Yanına gelmesini bekledi. Göz göze geldiler, çocuk onu görünce diğer tarafa
geçti. Emsal şaşırmıştı, kolunu camdan çıkarıp eliyle gel işareti yaptı. Evden
getirdiği ayakkabıları ona uzattı. Çocuk çekingen ve biraz da merakla yaklaştı.
"Neden
gelmiyorsun çocuk?”
“Abi sen kalem aldındı,
ondan.”
Çocuktaki gururlu
davranışı umursamayacak kadar kibirli ve gözleri kapalıydı onun. Elindekileri
uzatıp,
“Al giy bunları.”
Çocuk bir ayakkabılara
bir ona baktı.
“Pahalı ayakkabıdır. Al
giy. Kimseye verme ha. Ucuna pamuk sıkıştırırsın."
Emsal kendi sevecen
davranışından hoşlanmıştı. Çocuk heyecanla aldı, eliyle sağa sola
döndürdü.
"...Pamuğum
yok."
"Sen de mendil
koyarsın o zaman."
Kâğıt mendili yumruk
yapıp ayakkabının burnuna yerleştirdi. Giydi ve uzaklaştı. İşte tam o anda
meydandan denize doğru uçan martının kanatlarından cıvıltılı bir ışık seli
akıyordu denize. Bu muydu yani! İşte yakaladım onu!
O günden sonra
çocuğun gamzesini herkese anlatıp durdu. Finans müdürü Selim Bey, Nevra Hanım
çok üzülüyorlardı o çocuklara; ‘ne zaman görsem bir mendil alırım’, dedi Nevra
hanım. İnsanlar olduklarından daha merhametli görünmeyi seviyordu. Olmadıkları
halde daha iyi kalpli sanılmak istemeleri bencilceydi.
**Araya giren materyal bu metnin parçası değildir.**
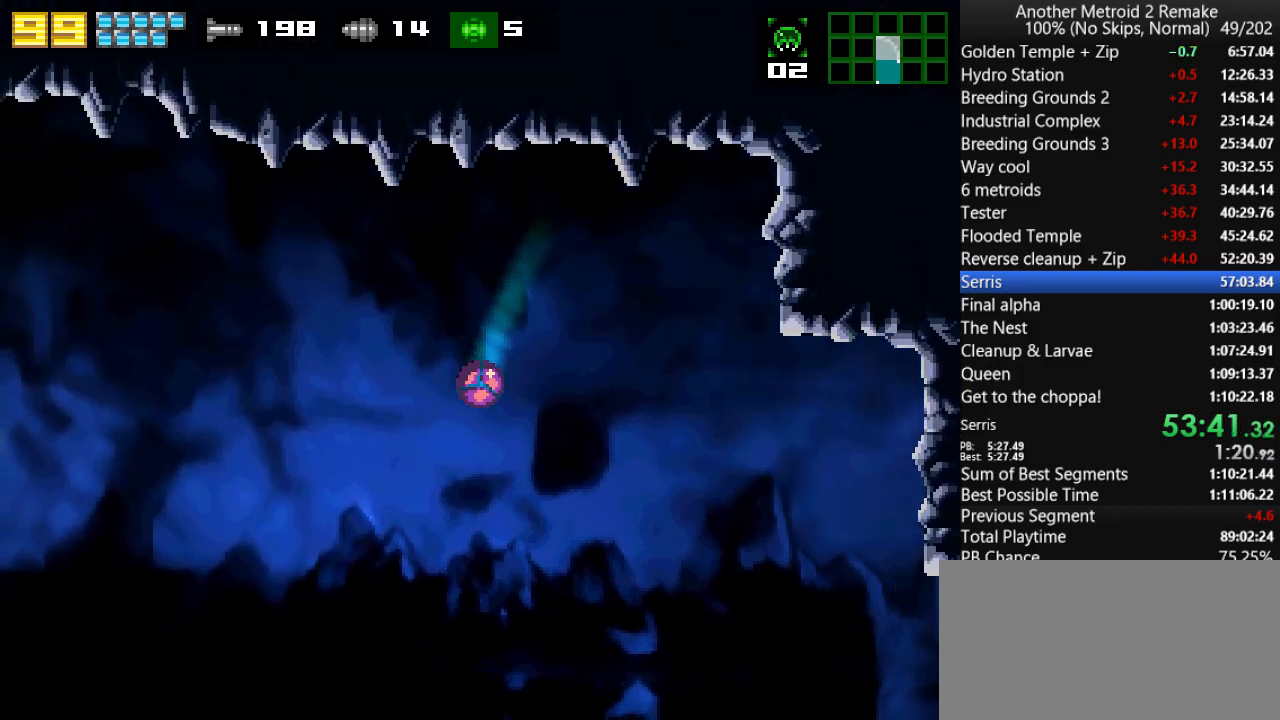
{"keys": ["left", "toggle"], "events": [[200, "toggle", "down"], [266, "toggle", "up"], [333, "toggle", "down"]]}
Öyle görünmeye
çalıştıkça da, bir süre sonra üzerlerine biçilmiş gibi oturuyordu iyilik. Selim
Bey, “Çoğu ev geçindiriyor, kardeş okutuyor” diye devam etti. İçlerinde
yaşayarak kazanılmış bilge, olgun bir eda sezinledi Emsal. Böyle olmadığını
bildiği halde kıskandı onu; çünkü birkaç mendil alarak vicdanını
rahatlatabilmişse o neden yapamıyordu?
Her öğlen, çocuğun
durduğu Selimiye’den Kadıköy’e çıkan caddedeki ilk köşeye gitmeye başladı. Sırf
görmek ve aldığı şeyleri ona vermek için saatlerce onu bekliyordu. Her gün ona
bir şey verdi. Kazak, gömlek, pantolon, eldiven, bere, atkı… Çocuk itiraz
etmeden alıp gülümseyerek uzaklaşırken Emsal gökyüzünde bir martı bulup
kanatlarına bakıyor ve bunun olduğuna inanamıyordu; çünkü her defasında
kanatlarda renkler görebiliyordu.
Gittikçe büyüyen bir alışkanlık haline geldi bu. Onsuz bir gün düşünemez oldu.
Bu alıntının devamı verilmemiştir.